Our culture is largely death-phobic, yet it is something we all must face at some point. This workshop reduces potential stress for family members at an already difficult time by taking you step-by-step through the process of making a good end-of-life plan. Putting your affairs in order will also give peace of mind and a release of energy, which is then available for living life to the fullest! Work will be in the main group as well as in smaller groups, plus individual reflection.
By the end of this workshop, participants will be able to:
· recognise why it is important to plan for the future
· follow the practical steps needed to prepare well for death and dying
· start conversations with their loved ones about death and dying
· use their identified life values to help in decision-making
· have all end-of-life documentation in one place
Getting started is often the hardest part of any project. By the time you finish the workshop you will be well on the way to creating your end-of-life plan, something many of us put off for years. People sometimes ask me if you have to be old or terminally ill to be planning for end-of-life and my answer is absolutely not. While old age and illness bring an urgency to the work, simply put, this work is for everyone who is going to die or experience the death of family and friends, which is of course each and every one of us. While you will be focusing on your own preferences (or possibly others’ preferences if you are caring for anyone), what the workshop also offers is the opportunity to get this important work done in the company of like-minded people, and this is something which many find beneficial. Sharing experiences – both practical and emotional – can really help us focus our minds on what we would want and just as importantly, not want. Most of us have heard stories about people dying without leaving instructions about what was important to them should they become incapacitated, or what they might have wanted their funeral to be like, leaving loved ones at best with a difficult decision to make and at worst arguing and falling out. But this really doesn’t need to be the case. By doing the work now, we can then relax in the knowledge that we have minimised that stress for our grieving loved ones.
Residential Single £295
Residential Shared £255
Please note that prices are listed per person.
Residential options are fully inclusive with all meals provided. Non-residential options include suppers, lunches and all refreshments and exclude B&B.
Arrival and registration 4.00pm – 6.00pm Friday. Course begins with supper at 6.30pm. Course ends with afternoon tea at 4.00pm on Sunday.
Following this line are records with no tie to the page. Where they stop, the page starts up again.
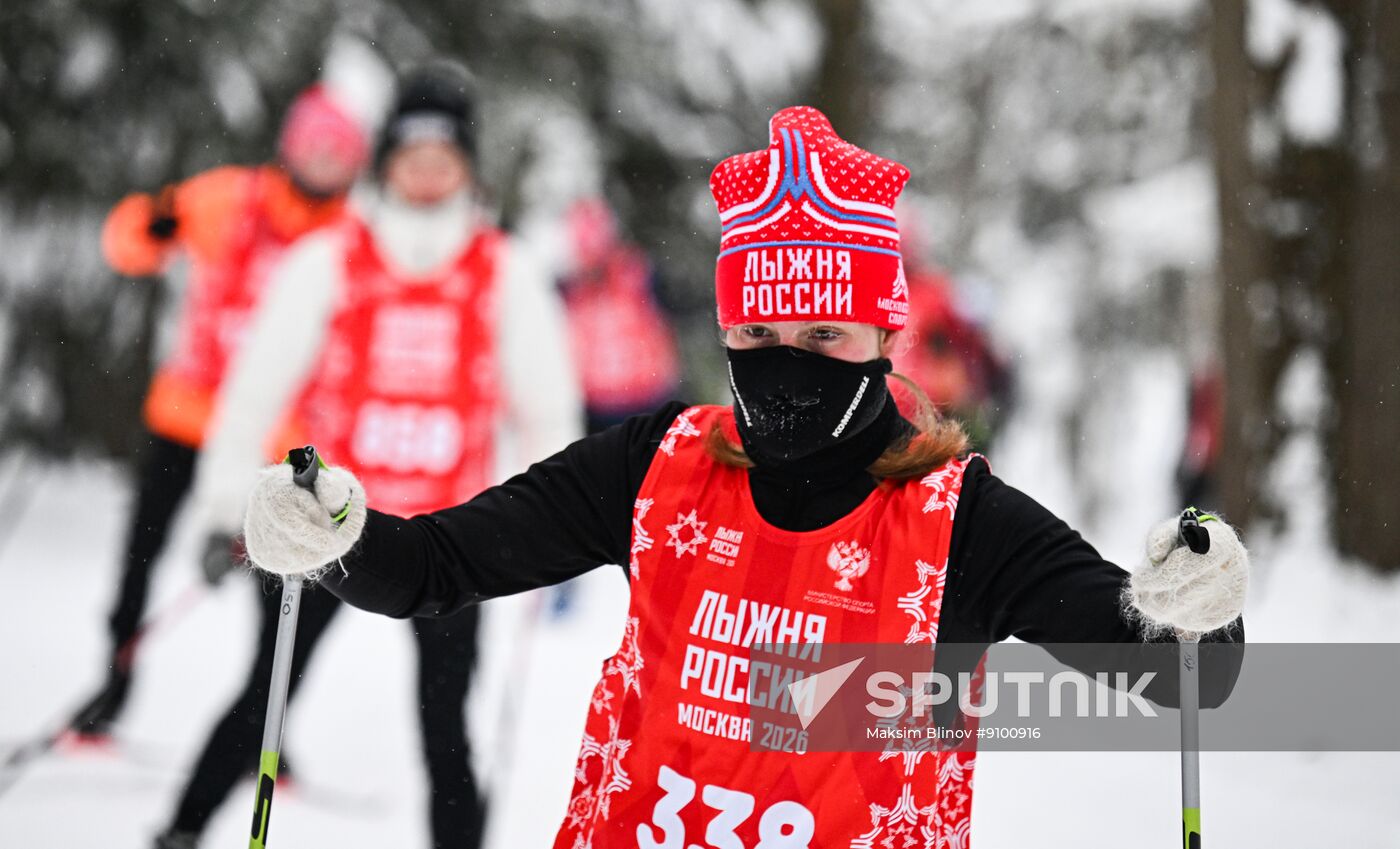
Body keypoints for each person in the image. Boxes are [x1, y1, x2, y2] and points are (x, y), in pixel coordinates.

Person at [228, 106, 1249, 847]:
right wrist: (335, 533)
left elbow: (1172, 674)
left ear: (882, 333)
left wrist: (1193, 607)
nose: (786, 361)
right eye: (756, 332)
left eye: (822, 334)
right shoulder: (655, 468)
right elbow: (432, 569)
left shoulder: (955, 521)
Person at [150, 65, 581, 849]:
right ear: (385, 158)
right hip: (328, 525)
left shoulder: (503, 270)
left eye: (444, 154)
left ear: (467, 165)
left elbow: (548, 411)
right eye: (410, 152)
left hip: (452, 533)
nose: (426, 171)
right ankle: (181, 831)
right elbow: (251, 390)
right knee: (265, 701)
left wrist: (539, 534)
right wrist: (222, 510)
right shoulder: (329, 258)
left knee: (445, 728)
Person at [71, 85, 369, 739]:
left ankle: (262, 725)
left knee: (281, 579)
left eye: (338, 151)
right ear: (289, 146)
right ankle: (112, 684)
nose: (323, 160)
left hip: (283, 434)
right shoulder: (232, 196)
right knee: (139, 555)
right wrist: (146, 228)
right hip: (190, 412)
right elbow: (129, 241)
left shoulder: (352, 238)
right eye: (312, 144)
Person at [557, 197, 682, 434]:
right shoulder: (568, 290)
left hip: (647, 400)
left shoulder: (639, 274)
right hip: (595, 409)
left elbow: (670, 320)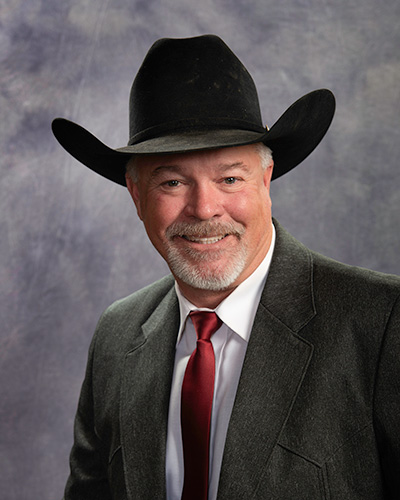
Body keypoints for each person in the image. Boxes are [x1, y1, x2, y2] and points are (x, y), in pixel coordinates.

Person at [52, 35, 400, 500]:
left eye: (229, 178)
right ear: (137, 198)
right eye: (172, 181)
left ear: (265, 180)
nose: (204, 208)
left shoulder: (382, 324)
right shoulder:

Jane Diamond is a graduate of the Before I Go Academy, the training arm of BIG Solutions, a social enterprise whose mission is to have end-of-life plans be as commonplace as birth plans. See www.beforeigosolutions.comJane believes we need to change how we talk about death and dying so it is better understood as a normal part of life. Her work focuses on informing people about what options are available with regard to planning for end-of-life, end-of-life itself and the funeral afterwards. She has been running a local death café since March 2016 and is a member of End-of-Life Doula UK which offers doula support for those at end-of-life. Jane also works with a local funeral director and in March 2019 starts funeral director training. Jane has a background in body psychotherapy, having trained at the Chiron Centre from 2002-2007. She is also a member of Gloucestershire Bereavement Forum where bereavement services from the voluntary, charity and NHS sectors meet quarterly to signpost available bereavement support across the county.